Reproductive experience in mammals produces significant neuroendocrine and behavioral changes that are necessary to ensure the survival of the mother and the young. Exposure to stress during postpartum may affect the proper development of maternal behaviors. The present study examined whether previous reproductive experience affects neurobehavioral responses in females exposed to mother-infant separation stress during the postpartum period (4.5 h/day for 3 weeks). Anxiety-like behavior and spatial learning were evaluated in nulliparous (NP), primiparous (PRI) and multiparous (MULT). In maternal animals (PRI and MULT), maternal behavior was also assessed. Cell survival and proliferation in the dentate gyrus, as well as BDNF expression in the hippocampus, were evaluated by immunohistochemistry as possible candidates for mediating brain plasticity in response to reproductive experience and stress. Anxiety-like behavior as measured on the open field test showed an increase in NP and PRI-stressed, while neither stressed nor unstressed MULT expressed this behavior. Maternal unstressed animals both PRI and MULT exhibited enhanced memory task performance in the Barnes maze. Multiparity increased cell proliferation and cell survival in female rats and these changes occurred independently of pup exposure. The expression of BDNF was higher in the CA1 area in MULT rats. Although multiparity protects the mother against some of the effects of maternal separation stress, promoting behaviors directed to the pups during the early postpartum, preventing anxiety-like behaviors and mitigating memory deterioration after weaning, the data showed that disrupting natural dam-pup interaction produced neurobiological consequences on the mother even with multiple reproductive experience.
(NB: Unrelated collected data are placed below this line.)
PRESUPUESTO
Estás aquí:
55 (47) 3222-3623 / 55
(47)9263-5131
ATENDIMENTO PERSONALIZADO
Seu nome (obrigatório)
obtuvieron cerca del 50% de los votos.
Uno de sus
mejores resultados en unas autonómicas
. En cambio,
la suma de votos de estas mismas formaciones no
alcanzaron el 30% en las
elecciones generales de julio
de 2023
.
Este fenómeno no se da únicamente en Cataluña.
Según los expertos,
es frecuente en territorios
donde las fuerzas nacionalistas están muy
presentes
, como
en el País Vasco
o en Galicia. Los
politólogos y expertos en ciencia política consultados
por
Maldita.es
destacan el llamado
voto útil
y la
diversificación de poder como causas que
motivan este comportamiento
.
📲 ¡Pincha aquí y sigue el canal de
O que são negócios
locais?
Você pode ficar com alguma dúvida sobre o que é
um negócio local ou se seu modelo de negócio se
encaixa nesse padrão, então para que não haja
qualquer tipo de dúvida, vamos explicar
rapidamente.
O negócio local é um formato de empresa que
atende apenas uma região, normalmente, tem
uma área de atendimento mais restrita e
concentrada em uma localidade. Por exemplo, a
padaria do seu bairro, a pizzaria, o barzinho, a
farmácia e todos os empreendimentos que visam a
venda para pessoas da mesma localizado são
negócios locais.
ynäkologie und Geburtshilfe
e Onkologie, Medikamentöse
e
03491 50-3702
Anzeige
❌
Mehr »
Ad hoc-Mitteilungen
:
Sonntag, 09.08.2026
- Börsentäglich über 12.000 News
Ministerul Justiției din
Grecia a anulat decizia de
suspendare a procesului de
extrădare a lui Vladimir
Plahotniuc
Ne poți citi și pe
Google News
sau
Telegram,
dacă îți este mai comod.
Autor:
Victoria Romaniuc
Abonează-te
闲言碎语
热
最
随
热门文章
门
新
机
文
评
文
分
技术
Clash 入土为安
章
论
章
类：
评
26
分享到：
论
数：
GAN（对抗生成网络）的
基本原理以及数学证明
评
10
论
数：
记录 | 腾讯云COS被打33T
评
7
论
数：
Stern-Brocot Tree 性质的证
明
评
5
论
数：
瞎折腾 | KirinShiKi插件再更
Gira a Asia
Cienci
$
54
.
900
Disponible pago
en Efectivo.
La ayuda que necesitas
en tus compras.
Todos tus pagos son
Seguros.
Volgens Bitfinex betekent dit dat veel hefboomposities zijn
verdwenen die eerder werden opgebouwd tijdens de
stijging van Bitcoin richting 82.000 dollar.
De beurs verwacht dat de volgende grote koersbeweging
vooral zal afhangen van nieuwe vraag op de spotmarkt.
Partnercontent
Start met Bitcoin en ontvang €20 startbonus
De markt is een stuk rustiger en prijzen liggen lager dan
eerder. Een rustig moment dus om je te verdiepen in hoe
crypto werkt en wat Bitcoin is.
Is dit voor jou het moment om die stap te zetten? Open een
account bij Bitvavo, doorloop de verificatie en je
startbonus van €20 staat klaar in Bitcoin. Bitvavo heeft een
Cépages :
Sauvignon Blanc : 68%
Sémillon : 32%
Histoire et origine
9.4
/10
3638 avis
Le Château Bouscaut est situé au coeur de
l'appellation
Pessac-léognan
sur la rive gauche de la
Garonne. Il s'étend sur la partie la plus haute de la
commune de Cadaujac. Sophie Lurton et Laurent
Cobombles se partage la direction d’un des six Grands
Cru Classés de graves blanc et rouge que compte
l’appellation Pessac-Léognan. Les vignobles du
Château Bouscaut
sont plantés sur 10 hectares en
Early maternal separation: neurobehavioral consequences in mother rats.

Repeated separation of dams from their pups during the postpartum period may evoke emotional stress in the dam. In the present study we investigated whether prolonged maternal separation is stressful for rat dams by studying different behavioral and central responses known to be affected by stress. After delivery, female Wistar rats were subjected to either animal facility rearing (AFR) conditions or daily 4.5 h of mother-litter separation from postpartum day (PPD) 1-21. Maternal care (pup retrieval) was evaluated at PPD 3. After weaning on PPD 21, anxiety (elevated plus maze) and depression-like behaviors (forced swimming test) were assessed in the dams. Memory abilities (one-trial step down inhibitory avoidance) were tested either 1 h (short-term memory) or 24 h (long-term memory) after training session. Finally, c-Fos expression was examined in the central nucleus of the amygdala. The results revealed that pup retrieval efficiency at PPD 3 was significantly impaired by maternal separation. AFR dams retrieved their pups sooner and engaged in more pup-directed activities (nest building and carrying pups). Separation from pups increased the number of entries in open arms of the plus maze and decreased latency times in the inhibitory avoidance test for both short and long-term memory in the dams. There were no differences in depression-related behavior as assessed using the forced swimming test. Furthermore, maternal separation yielded high c-Fos expression in the central nucleus of the amygdala. Together, these data indicate that repeated maternal separation in the early postpartum period reduces maternal care and impairs the retention memory, providing further evidence for the detrimental neurobehavioral effects of maternal separation in dams.